Comparative modelling of ITG/TEM turbulence in negative (NT) and positive (PT) triangularity plasma shapes was done using the nonlinear full-f global gyrokinetic particle code JOREK-GK in the realistic X-point tokamak geometry including the Scrape Off Layer (SOL) for TCV and DIII-D parameters. A comparison of JOREK-GK code with the gyrokinetic codes GS2 and GENE was done using NT/PT triangularity TCV L-modes parameters showing good agreement between codes in linear growth rates and clear beneficial effect of NT as compared to PT. Global non-linear modelling of the ITG/TEM saturated turbulence for realistic DIII-D NT pulses was done and compared with numerically constructed PT equilibrium with the same plasma profiles.
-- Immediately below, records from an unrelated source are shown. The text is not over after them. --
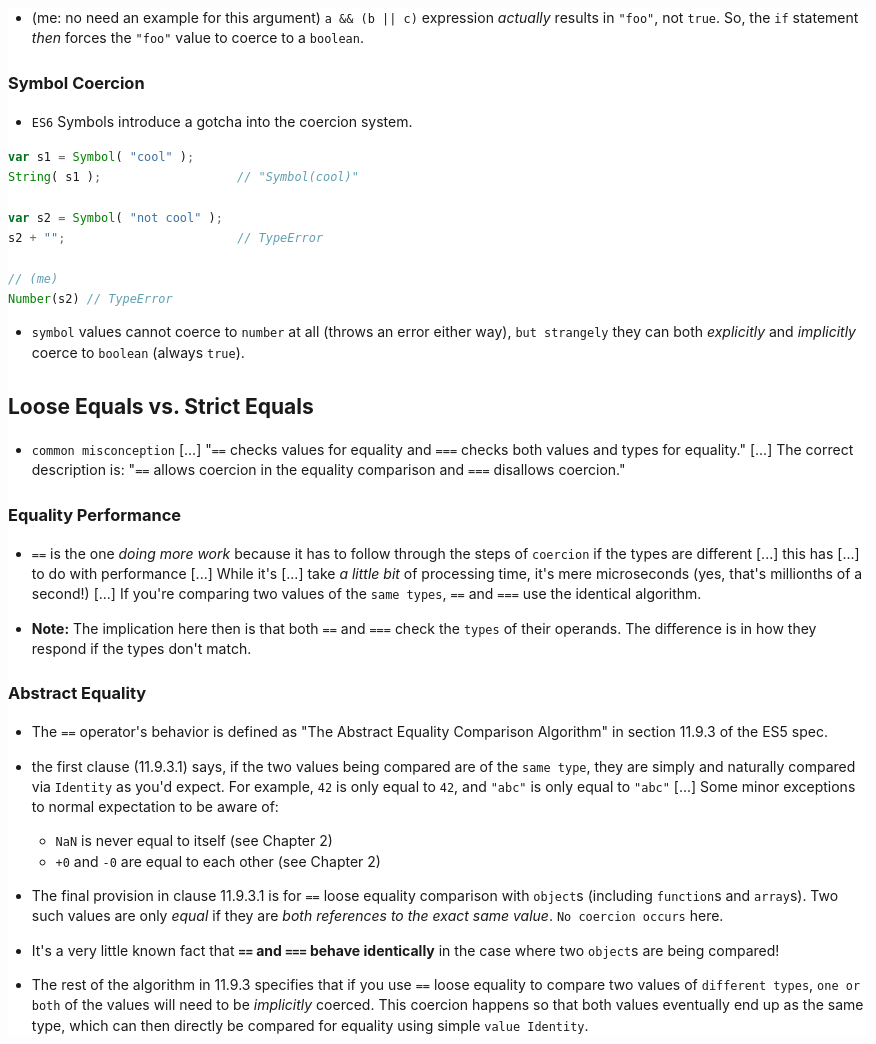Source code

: * (me: no need an example for this argument) `a && (b || c)` expression *actually* results in `"foo"`, not `true`. So, the `if` statement *then* forces the `"foo"` value to coerce to a `boolean`.

### Symbol Coercion
* `ES6` Symbols introduce a gotcha into the coercion system.

```js
var s1 = Symbol( "cool" );
String( s1 );					// "Symbol(cool)"

var s2 = Symbol( "not cool" );
s2 + "";						// TypeError

// (me)
Number(s2) // TypeError
```

* `symbol` values cannot coerce to `number` at all (throws an error either way), `but strangely` they can both *explicitly* and *implicitly* coerce to `boolean` (always `true`).

## Loose Equals vs. Strict Equals
* `common misconception` [...] "`==` checks values for equality and `===` checks both values and types for equality." [...] The correct description is: "`==` allows coercion in the equality comparison and `===` disallows coercion."

### Equality Performance
* `==` is the one *doing more work* because it has to follow through the steps of `coercion` if the types are different [...] this has [...] to do with performance [...] While it's [...] take *a little bit* of processing time, it's mere microseconds (yes, that's millionths of a second!) [...] If you're comparing two values of the `same types`, `==` and `===` use the identical algorithm.

* **Note:** The implication here then is that both `==` and `===` check the `types` of their operands. The difference is in how they respond if the types don't match.

### Abstract Equality
* The `==` operator's behavior is defined as "The Abstract Equality Comparison Algorithm" in section 11.9.3 of the ES5 spec.

* the first clause (11.9.3.1) says, if the two values being compared are of the `same type`, they are simply and naturally compared via `Identity` as you'd expect. For example, `42` is only equal to `42`, and `"abc"` is only equal to `"abc"` [...] Some minor exceptions to normal expectation to be aware of:
  * `NaN` is never equal to itself (see Chapter 2)
  * `+0` and `-0` are equal to each other (see Chapter 2)

* The final provision in clause 11.9.3.1 is for `==` loose equality comparison with `object`s (including `function`s and `array`s). Two such values are only *equal* if they are *both references to the exact same value*. `No coercion occurs` here.

* It's a very little known fact that **`==` and `===` behave identically** in the case where two `object`s are being compared!

* The rest of the algorithm in 11.9.3 specifies that if you use `==` loose equality to compare two values of `different types`, `one or both` of the values will need to be *implicitly* coerced. This coercion happens so that both values eventually end up as the same type, which can then directly be compared for equality using simple `value Identity`.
Existence of longer correlation length of density fluctuations in PT compared to NT was demonstrated. Stronger and more sheared zonal flows are generated via Reynolds stress in NT compared to PT. These factors are stabilizing for TEM/ITG turbulence in NT and lead to smaller heat fluxes and heat conductivities in NT compared to PT configuration. Weak dependence of plasma confinement on collisionality and plasma rotation was found in modelling of DIII-D NT shots similar to the experiment. The confinement scaling with normalized ion gyro-radius was estimated both for NT and PT. Bohm-like scaling was obtained in both configurations, however with better confinement for NT compared to PT which could be favorable factor for reactor size machines.